DIRECTIONS: Should the word "adoption" occur in a line of the records, copy that line.

Page-level text extractions:
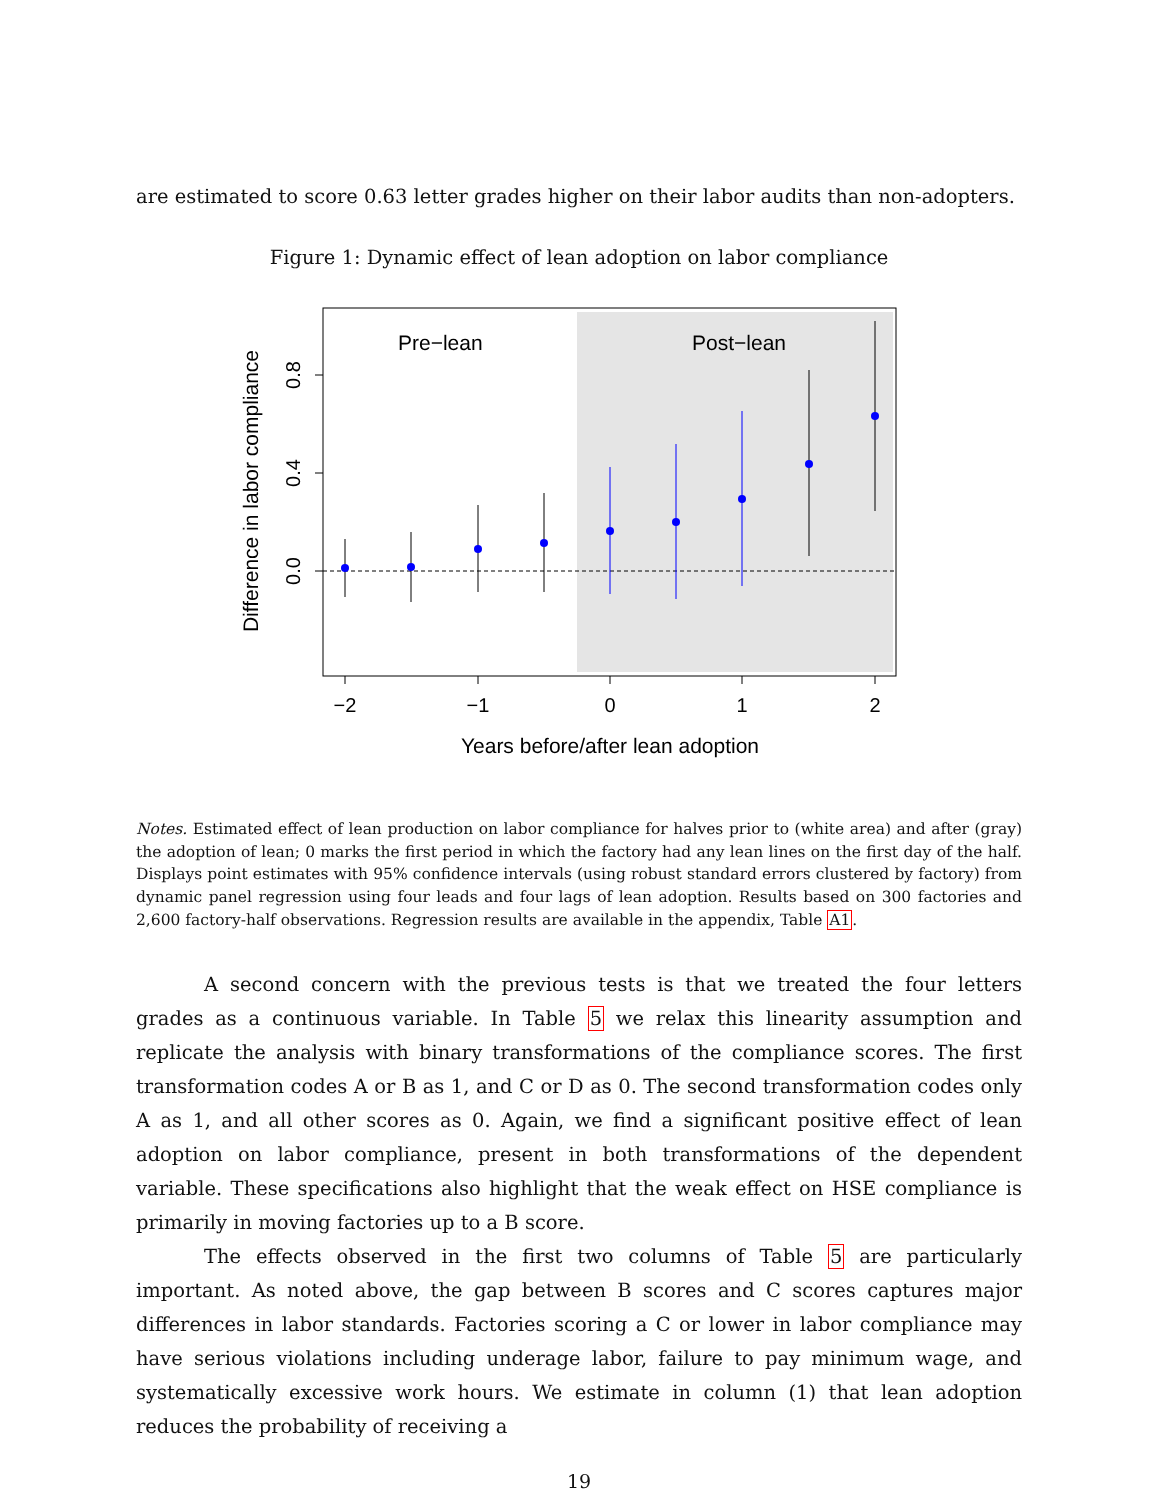are estimated to score 0.63 letter grades higher on their labor audits than non-adopters.
Figure 1: Dynamic effect of lean adoption on labor compliance
Pre−lean
Post−lean
−2
−1
0
1
2
0.0
0.4
0.8
Years before/after lean adoption
Difference in labor compliance
Notes. Estimated effect of lean production on labor compliance for halves prior to (white area) and after (gray) the adoption of lean; 0 marks the first period in which the factory had any lean lines on the first day of the half. Displays point estimates with 95% confidence intervals (using robust standard errors clustered by factory) from dynamic panel regression using four leads and four lags of lean adoption. Results based on 300 factories and 2,600 factory-half observations. Regression results are available in the appendix, Table A1.
A second concern with the previous tests is that we treated the four letters grades as a continuous variable. In Table 5 we relax this linearity assumption and replicate the analysis with binary transformations of the compliance scores. The first transformation codes A or B as 1, and C or D as 0. The second transformation codes only A as 1, and all other scores as 0. Again, we find a significant positive effect of lean adoption on labor compliance, present in both transformations of the dependent variable. These specifications also highlight that the weak effect on HSE compliance is primarily in moving factories up to a B score.
The effects observed in the first two columns of Table 5 are particularly important. As noted above, the gap between B scores and C scores captures major differences in labor standards. Factories scoring a C or lower in labor compliance may have serious violations including underage labor, failure to pay minimum wage, and systematically excessive work hours. We estimate in column (1) that lean adoption reduces the probability of receiving a
19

ANSWER:
Figure 1: Dynamic effect of lean adoption on labor compliance
Years before/after lean adoption
Notes. Estimated effect of lean production on labor compliance for halves prior to (white area) and after (gray) the adoption of lean; 0 marks the first period in which the factory had any lean lines on the first day of the half. Displays point estimates with 95% confidence intervals (using robust standard errors clustered by factory) from dynamic panel regression using four leads and four lags of lean adoption. Results based on 300 factories and 2,600 factory-half observations. Regression results are available in the appendix, Table A1.
A second concern with the previous tests is that we treated the four letters grades as a continuous variable. In Table 5 we relax this linearity assumption and replicate the analysis with binary transformations of the compliance scores. The first transformation codes A or B as 1, and C or D as 0. The second transformation codes only A as 1, and all other scores as 0. Again, we find a significant positive effect of lean adoption on labor compliance, present in both transformations of the dependent variable. These specifications also highlight that the weak effect on HSE compliance is primarily in moving factories up to a B score.
The effects observed in the first two columns of Table 5 are particularly important. As noted above, the gap between B scores and C scores captures major differences in labor standards. Factories scoring a C or lower in labor compliance may have serious violations including underage labor, failure to pay minimum wage, and systematically excessive work hours. We estimate in column (1) that lean adoption reduces the probability of receiving a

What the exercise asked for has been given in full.